# Given problem
Write every line of the records below as a JSON list of strings, one string per line, leaving out any blank lines.

# Listing
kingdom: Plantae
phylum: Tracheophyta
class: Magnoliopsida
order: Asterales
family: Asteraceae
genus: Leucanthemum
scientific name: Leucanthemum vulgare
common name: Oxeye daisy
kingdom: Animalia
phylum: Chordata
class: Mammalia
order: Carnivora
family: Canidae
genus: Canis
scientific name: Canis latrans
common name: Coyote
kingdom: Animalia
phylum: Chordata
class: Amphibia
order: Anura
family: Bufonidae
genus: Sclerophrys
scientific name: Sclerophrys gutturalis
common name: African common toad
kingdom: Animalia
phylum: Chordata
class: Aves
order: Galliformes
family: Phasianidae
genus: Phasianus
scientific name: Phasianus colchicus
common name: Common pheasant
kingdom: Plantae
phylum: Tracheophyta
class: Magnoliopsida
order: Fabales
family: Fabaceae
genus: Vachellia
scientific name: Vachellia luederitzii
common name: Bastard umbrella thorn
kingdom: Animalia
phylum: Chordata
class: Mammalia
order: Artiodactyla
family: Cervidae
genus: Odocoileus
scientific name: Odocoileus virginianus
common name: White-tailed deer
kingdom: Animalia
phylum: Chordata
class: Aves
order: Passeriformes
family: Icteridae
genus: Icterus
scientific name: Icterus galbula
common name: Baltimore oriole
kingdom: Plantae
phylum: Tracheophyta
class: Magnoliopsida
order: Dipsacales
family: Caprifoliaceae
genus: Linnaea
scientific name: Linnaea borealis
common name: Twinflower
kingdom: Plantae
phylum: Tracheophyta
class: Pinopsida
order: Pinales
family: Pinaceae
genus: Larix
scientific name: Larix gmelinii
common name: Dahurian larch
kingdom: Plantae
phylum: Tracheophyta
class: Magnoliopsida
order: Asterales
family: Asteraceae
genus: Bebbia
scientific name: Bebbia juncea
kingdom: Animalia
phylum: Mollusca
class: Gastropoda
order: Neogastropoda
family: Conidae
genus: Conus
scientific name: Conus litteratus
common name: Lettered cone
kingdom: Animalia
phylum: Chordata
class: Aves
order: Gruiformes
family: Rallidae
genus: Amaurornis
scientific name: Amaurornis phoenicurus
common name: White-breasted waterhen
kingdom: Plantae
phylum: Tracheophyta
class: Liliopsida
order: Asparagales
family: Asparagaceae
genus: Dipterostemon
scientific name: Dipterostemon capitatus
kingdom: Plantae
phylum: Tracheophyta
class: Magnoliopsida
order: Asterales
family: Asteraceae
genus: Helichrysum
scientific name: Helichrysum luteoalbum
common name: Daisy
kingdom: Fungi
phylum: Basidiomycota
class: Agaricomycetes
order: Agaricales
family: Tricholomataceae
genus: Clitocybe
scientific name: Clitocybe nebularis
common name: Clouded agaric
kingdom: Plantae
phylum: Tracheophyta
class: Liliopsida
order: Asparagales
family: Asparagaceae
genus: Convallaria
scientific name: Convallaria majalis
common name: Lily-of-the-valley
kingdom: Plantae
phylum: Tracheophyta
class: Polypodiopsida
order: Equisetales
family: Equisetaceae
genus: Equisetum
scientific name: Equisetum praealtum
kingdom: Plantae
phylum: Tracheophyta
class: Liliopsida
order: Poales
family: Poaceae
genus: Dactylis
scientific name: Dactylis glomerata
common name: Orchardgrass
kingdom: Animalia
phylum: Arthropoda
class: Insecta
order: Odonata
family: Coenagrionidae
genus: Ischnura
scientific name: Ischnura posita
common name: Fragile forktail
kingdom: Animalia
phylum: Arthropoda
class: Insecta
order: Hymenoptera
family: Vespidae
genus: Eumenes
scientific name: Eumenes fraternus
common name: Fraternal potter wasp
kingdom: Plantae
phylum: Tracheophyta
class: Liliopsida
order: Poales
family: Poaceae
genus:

# Expected output
[
  "kingdom: Plantae",
  "phylum: Tracheophyta",
  "class: Magnoliopsida",
  "order: Asterales",
  "family: Asteraceae",
  "genus: Leucanthemum",
  "scientific name: Leucanthemum vulgare",
  "common name: Oxeye daisy",
  "kingdom: Animalia",
  "phylum: Chordata",
  "class: Mammalia",
  "order: Carnivora",
  "family: Canidae",
  "genus: Canis",
  "scientific name: Canis latrans",
  "common name: Coyote",
  "kingdom: Animalia",
  "phylum: Chordata",
  "class: Amphibia",
  "order: Anura",
  "family: Bufonidae",
  "genus: Sclerophrys",
  "scientific name: Sclerophrys gutturalis",
  "common name: African common toad",
  "kingdom: Animalia",
  "phylum: Chordata",
  "class: Aves",
  "order: Galliformes",
  "family: Phasianidae",
  "genus: Phasianus",
  "scientific name: Phasianus colchicus",
  "common name: Common pheasant",
  "kingdom: Plantae",
  "phylum: Tracheophyta",
  "class: Magnoliopsida",
  "order: Fabales",
  "family: Fabaceae",
  "genus: Vachellia",
  "scientific name: Vachellia luederitzii",
  "common name: Bastard umbrella thorn",
  "kingdom: Animalia",
  "phylum: Chordata",
  "class: Mammalia",
  "order: Artiodactyla",
  "family: Cervidae",
  "genus: Odocoileus",
  "scientific name: Odocoileus virginianus",
  "common name: White-tailed deer",
  "kingdom: Animalia",
  "phylum: Chordata",
  "class: Aves",
  "order: Passeriformes",
  "family: Icteridae",
  "genus: Icterus",
  "scientific name: Icterus galbula",
  "common name: Baltimore oriole",
  "kingdom: Plantae",
  "phylum: Tracheophyta",
  "class: Magnoliopsida",
  "order: Dipsacales",
  "family: Caprifoliaceae",
  "genus: Linnaea",
  "scientific name: Linnaea borealis",
  "common name: Twinflower",
  "kingdom: Plantae",
  "phylum: Tracheophyta",
  "class: Pinopsida",
  "order: Pinales",
  "family: Pinaceae",
  "genus: Larix",
  "scientific name: Larix gmelinii",
  "common name: Dahurian larch",
  "kingdom: Plantae",
  "phylum: Tracheophyta",
  "class: Magnoliopsida",
  "order: Asterales",
  "family: Asteraceae",
  "genus: Bebbia",
  "scientific name: Bebbia juncea",
  "kingdom: Animalia",
  "phylum: Mollusca",
  "class: Gastropoda",
  "order: Neogastropoda",
  "family: Conidae",
  "genus: Conus",
  "scientific name: Conus litteratus",
  "common name: Lettered cone",
  "kingdom: Animalia",
  "phylum: Chordata",
  "class: Aves",
  "order: Gruiformes",
  "family: Rallidae",
  "genus: Amaurornis",
  "scientific name: Amaurornis phoenicurus",
  "common name: White-breasted waterhen",
  "kingdom: Plantae",
  "phylum: Tracheophyta",
  "class: Liliopsida",
  "order: Asparagales",
  "family: Asparagaceae",
  "genus: Dipterostemon",
  "scientific name: Dipterostemon capitatus",
  "kingdom: Plantae",
  "phylum: Tracheophyta",
  "class: Magnoliopsida",
  "order: Asterales",
  "family: Asteraceae",
  "genus: Helichrysum",
  "scientific name: Helichrysum luteoalbum",
  "common name: Daisy",
  "kingdom: Fungi",
  "phylum: Basidiomycota",
  "class: Agaricomycetes",
  "order: Agaricales",
  "family: Tricholomataceae",
  "genus: Clitocybe",
  "scientific name: Clitocybe nebularis",
  "common name: Clouded agaric",
  "kingdom: Plantae",
  "phylum: Tracheophyta",
  "class: Liliopsida",
  "order: Asparagales",
  "family: Asparagaceae",
  "genus: Convallaria",
  "scientific name: Convallaria majalis",
  "common name: Lily-of-the-valley",
  "kingdom: Plantae",
  "phylum: Tracheophyta",
  "class: Polypodiopsida",
  "order: Equisetales",
  "family: Equisetaceae",
  "genus: Equisetum",
  "scientific name: Equisetum praealtum",
  "kingdom: Plantae",
  "phylum: Tracheophyta",
  "class: Liliopsida",
  "order: Poales",
  "family: Poaceae",
  "genus: Dactylis",
  "scientific name: Dactylis glomerata",
  "common name: Orchardgrass",
  "kingdom: Animalia",
  "phylum: Arthropoda",
  "class: Insecta",
  "order: Odonata",
  "family: Coenagrionidae",
  "genus: Ischnura",
  "scientific name: Ischnura posita",
  "common name: Fragile forktail",
  "kingdom: Animalia",
  "phylum: Arthropoda",
  "class: Insecta",
  "order: Hymenoptera",
  "family: Vespidae",
  "genus: Eumenes",
  "scientific name: Eumenes fraternus",
  "common name: Fraternal potter wasp",
  "kingdom: Plantae",
  "phylum: Tracheophyta",
  "class: Liliopsida",
  "order: Poales",
  "family: Poaceae",
  "genus:"
]